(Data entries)

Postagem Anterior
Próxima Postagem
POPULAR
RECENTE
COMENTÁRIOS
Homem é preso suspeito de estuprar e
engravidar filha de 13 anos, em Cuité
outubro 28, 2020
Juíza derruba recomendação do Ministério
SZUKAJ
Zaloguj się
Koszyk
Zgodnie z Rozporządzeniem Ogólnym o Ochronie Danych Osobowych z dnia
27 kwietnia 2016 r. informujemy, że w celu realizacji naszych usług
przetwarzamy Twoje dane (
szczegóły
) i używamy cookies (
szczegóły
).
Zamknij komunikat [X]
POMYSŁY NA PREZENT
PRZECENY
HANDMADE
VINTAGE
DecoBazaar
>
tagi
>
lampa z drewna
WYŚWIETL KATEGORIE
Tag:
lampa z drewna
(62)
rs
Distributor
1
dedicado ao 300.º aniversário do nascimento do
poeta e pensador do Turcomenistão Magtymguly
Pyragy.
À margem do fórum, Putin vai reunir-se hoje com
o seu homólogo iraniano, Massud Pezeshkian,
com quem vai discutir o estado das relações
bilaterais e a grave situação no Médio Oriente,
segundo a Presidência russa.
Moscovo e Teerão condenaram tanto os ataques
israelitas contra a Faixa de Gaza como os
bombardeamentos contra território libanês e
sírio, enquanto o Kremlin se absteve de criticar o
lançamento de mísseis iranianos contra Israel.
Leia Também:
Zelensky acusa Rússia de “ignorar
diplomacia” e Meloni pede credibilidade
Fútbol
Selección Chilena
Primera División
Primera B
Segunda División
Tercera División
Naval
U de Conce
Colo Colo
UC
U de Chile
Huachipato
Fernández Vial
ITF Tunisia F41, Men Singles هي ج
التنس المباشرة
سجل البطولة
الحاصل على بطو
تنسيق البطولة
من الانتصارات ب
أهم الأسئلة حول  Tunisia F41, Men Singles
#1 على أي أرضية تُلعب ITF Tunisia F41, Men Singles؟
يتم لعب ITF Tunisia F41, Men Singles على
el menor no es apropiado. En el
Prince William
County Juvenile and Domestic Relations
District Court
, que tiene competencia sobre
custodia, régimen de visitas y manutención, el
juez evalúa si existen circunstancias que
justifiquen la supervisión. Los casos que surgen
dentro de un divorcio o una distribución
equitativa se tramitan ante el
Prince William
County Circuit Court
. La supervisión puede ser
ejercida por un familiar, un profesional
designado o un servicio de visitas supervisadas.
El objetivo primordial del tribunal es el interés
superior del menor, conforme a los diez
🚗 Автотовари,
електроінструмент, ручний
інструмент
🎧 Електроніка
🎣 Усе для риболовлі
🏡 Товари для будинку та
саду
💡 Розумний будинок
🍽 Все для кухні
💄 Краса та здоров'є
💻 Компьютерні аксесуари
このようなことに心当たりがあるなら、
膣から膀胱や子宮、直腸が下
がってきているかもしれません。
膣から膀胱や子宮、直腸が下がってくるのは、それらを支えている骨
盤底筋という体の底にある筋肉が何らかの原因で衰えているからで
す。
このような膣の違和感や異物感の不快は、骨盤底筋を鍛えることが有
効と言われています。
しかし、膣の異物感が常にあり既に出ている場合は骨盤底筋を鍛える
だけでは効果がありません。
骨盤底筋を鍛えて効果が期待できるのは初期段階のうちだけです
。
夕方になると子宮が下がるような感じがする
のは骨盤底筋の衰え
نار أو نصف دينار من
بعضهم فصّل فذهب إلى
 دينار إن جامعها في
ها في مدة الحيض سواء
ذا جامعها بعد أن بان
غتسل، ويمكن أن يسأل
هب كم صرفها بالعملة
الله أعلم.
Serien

* * *

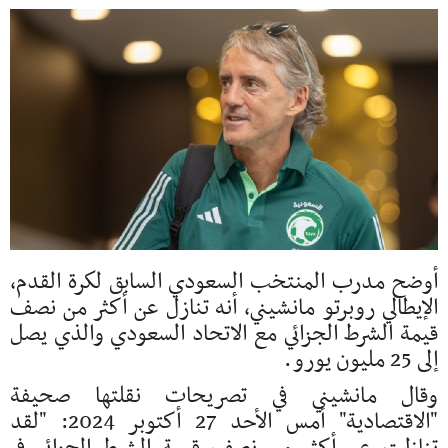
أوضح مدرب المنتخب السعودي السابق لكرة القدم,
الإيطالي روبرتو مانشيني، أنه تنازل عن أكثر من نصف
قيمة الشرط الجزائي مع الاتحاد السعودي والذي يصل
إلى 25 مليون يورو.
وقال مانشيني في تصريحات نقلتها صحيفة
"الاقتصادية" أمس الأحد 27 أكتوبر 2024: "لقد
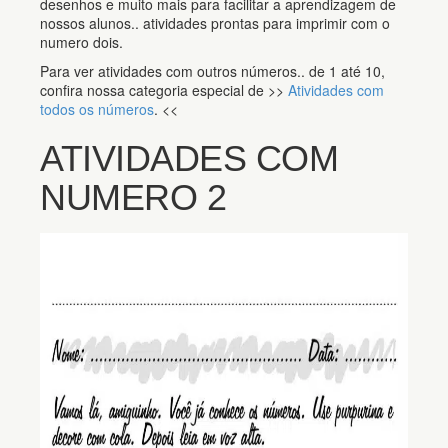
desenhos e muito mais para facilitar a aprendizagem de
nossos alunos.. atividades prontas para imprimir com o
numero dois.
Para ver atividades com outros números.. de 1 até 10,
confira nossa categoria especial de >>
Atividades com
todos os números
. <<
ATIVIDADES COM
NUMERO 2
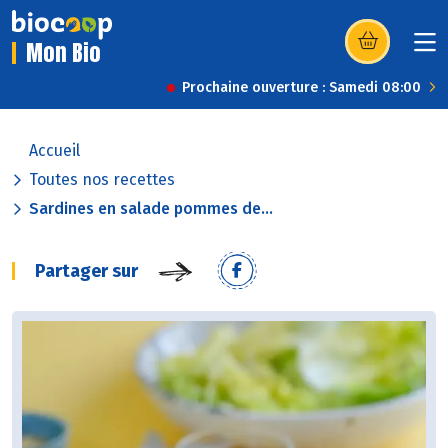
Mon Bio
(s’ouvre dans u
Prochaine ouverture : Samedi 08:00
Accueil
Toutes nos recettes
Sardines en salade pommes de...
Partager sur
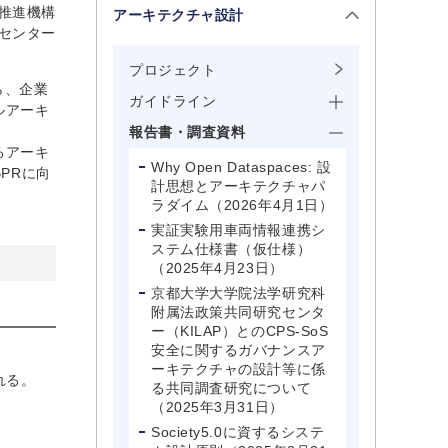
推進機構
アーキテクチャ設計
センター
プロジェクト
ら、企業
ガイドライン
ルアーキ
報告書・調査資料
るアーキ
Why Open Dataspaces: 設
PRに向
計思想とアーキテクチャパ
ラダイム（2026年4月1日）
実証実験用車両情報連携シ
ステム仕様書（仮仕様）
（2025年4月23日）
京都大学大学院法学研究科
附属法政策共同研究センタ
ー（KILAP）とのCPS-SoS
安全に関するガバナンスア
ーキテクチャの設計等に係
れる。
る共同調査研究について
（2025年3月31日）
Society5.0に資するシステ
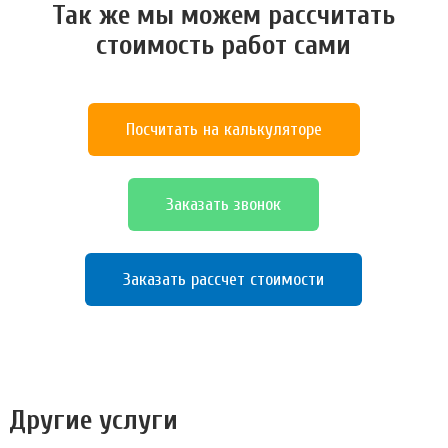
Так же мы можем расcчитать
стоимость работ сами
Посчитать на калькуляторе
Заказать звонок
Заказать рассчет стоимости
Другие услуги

§ **TASK DIRECTIONS**: Set down precisely the lines above between the line holding "تنسيق البطولة" and the line holding "County Juvenile and Domestic Relations", inclusive, and nothing beyond them.

§ **RESPONSE AREA**:
تنسيق البطولة
من الانتصارات ب
أهم الأسئلة حول  Tunisia F41, Men Singles
#1 على أي أرضية تُلعب ITF Tunisia F41, Men Singles؟
يتم لعب ITF Tunisia F41, Men Singles على
el menor no es apropiado. En el
Prince William
County Juvenile and Domestic Relations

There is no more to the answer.